Responda com base no texto sobre o chef José Avillez:
(a) Em que cidade fica o centro de congressos do Kursaal?
(b) Quais são os dois conceitos fundamentais da cozinha de Avillez?
(c) Com que acompanhamentos é servida a sardinha no Belcanto?

● BLOCO DE TEXTO
◇ ◇ ◇ ◇

Um chef português no centro nevrálgico da gastronomia mundial

Por Miguel Pires

Depois de anos virado para a Europa, aquele que é um dos principais congressos gastronómicos do mundo virou-se a Oriente, recebendo Singapura e Hong Kong. Porém, voltaram a brilhar os chefs da casa. O português José Avillez mostrou que, embora vizinha, a cozinha portuguesa tem uma identidade própria.

Passavam poucos minutos das 18h quando José Avillez, acompanhado dos seus colaboradores David Jesus e Inês Pina, entrou no auditório do centro de congressos do Kursaal, em San Sebastián (País Basco espanhol), para a sua apresentação no Gastronomika 2015, perante cerca de um milhar de espectadores. Num castelhano quase perfeito, Avillez agradeceu a oportunidade e arrancou para uma exibição segura e convincente. A começar, fez o enquadramento, recorrendo a um pequeno vídeo, em que partia do geral (Portugal) para o particular (a cozinha do restaurante Belcanto).

Depois, falou dos seus princípios de base. “Combinar e comunicar são os dois conceitos fundamentais da minha cozinha.” No primeiro caso, explicou que quando se juntam diferentes elementos num prato se transita “de um ingrediente que tem um valor para uma combinação que o supera”. Quanto ao segundo conceito, invocou a forma diferente como um cliente reage, consoante a memória que tem ou não de um determinado prato. Como exemplo, recorreu a uma das receitas, a “sardinha assada”, que é elaborada de forma diferente no Belcanto, ainda que utilizando os mesmos elementos de base. O peixe é curado com sal, braseado com um maçarico, pincelado com azeite e vinagre e servido com gel de pimento assado e creme de fermento de pão. “Perante este prato pode haver duas reacções diferentes, consoante o receptor. Como a servimos quase crua, há portugueses para quem essa textura é mais difícil, porque pensam na típica sardinha assada. Já um estrangeiro parte do pensamento oposto.”

◇ ◇ ◇ ◇

● CONJUNTO DE DADOS
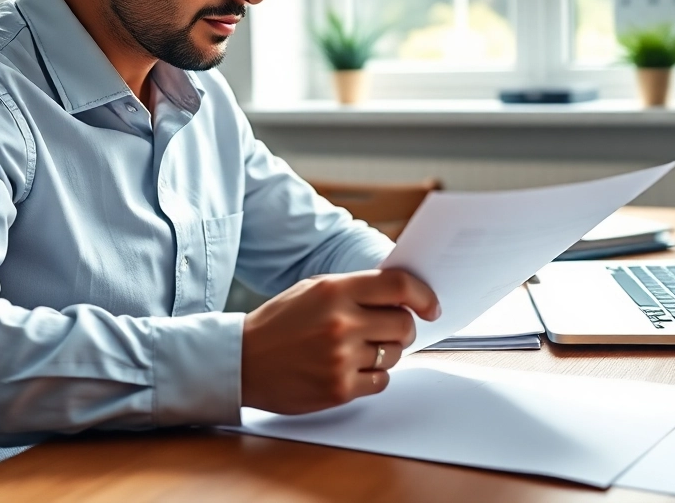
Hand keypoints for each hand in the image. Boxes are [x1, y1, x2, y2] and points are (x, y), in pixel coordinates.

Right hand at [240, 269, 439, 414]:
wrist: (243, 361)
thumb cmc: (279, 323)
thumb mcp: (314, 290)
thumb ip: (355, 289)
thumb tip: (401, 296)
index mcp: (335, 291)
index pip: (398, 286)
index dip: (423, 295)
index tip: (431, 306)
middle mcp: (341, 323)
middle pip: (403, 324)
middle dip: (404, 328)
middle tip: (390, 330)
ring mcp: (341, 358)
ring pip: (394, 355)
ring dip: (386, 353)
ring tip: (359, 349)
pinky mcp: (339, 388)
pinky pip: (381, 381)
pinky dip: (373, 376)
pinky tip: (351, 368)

◇ ◇ ◇ ◇

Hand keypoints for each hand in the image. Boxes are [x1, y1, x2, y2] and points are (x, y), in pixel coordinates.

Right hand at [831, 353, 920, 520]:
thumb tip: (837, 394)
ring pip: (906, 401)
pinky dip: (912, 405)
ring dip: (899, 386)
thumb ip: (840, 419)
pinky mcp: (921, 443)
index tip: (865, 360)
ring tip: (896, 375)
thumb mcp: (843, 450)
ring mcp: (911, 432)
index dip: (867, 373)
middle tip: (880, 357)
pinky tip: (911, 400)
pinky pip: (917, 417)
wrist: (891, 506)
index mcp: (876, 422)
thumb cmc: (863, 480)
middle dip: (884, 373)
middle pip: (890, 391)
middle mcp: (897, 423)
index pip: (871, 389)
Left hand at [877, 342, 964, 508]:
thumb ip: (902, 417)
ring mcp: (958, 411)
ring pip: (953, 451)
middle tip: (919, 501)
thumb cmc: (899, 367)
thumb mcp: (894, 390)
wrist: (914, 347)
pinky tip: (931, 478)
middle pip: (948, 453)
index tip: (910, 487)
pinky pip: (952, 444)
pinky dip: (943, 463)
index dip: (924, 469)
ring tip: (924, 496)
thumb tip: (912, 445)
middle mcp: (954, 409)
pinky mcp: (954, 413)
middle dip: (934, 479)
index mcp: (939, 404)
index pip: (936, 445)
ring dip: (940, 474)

◇ ◇ ◇ ◇

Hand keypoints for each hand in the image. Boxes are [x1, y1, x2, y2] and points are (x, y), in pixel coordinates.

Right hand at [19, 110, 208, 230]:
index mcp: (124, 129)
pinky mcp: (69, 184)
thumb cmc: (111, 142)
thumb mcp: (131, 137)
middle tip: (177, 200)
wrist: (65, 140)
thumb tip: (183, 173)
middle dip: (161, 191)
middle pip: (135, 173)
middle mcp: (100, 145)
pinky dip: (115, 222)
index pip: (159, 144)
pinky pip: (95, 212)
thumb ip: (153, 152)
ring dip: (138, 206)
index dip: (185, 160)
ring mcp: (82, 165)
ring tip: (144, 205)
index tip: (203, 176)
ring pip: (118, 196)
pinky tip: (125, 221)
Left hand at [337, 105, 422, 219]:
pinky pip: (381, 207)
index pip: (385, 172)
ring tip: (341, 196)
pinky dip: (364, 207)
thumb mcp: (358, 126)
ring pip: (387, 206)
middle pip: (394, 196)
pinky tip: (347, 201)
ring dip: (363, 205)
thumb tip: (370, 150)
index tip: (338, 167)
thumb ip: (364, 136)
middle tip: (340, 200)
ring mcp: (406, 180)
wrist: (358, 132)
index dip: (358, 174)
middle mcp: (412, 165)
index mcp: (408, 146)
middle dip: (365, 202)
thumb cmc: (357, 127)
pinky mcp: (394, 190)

◇ ◇ ◇ ◇

● RESULTADO DO EXERCÍCIO
(a) San Sebastián, no País Basco espanhol.
(b) Combinar e comunicar.
(c) Com gel de pimento assado e creme de fermento de pão.